# [Action item]
Count the lines in the records below that contain the word "Yazıcılar". Reply with the number only.

# [Record excerpts]
+-------+
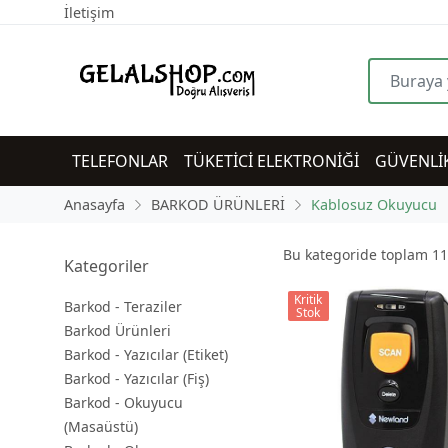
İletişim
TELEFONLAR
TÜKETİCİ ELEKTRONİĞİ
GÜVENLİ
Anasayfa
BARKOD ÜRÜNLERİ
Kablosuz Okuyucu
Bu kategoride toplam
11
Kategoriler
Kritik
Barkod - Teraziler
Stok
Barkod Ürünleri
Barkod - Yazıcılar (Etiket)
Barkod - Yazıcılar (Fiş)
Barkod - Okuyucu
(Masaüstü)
+-------+
# [Answer space]
2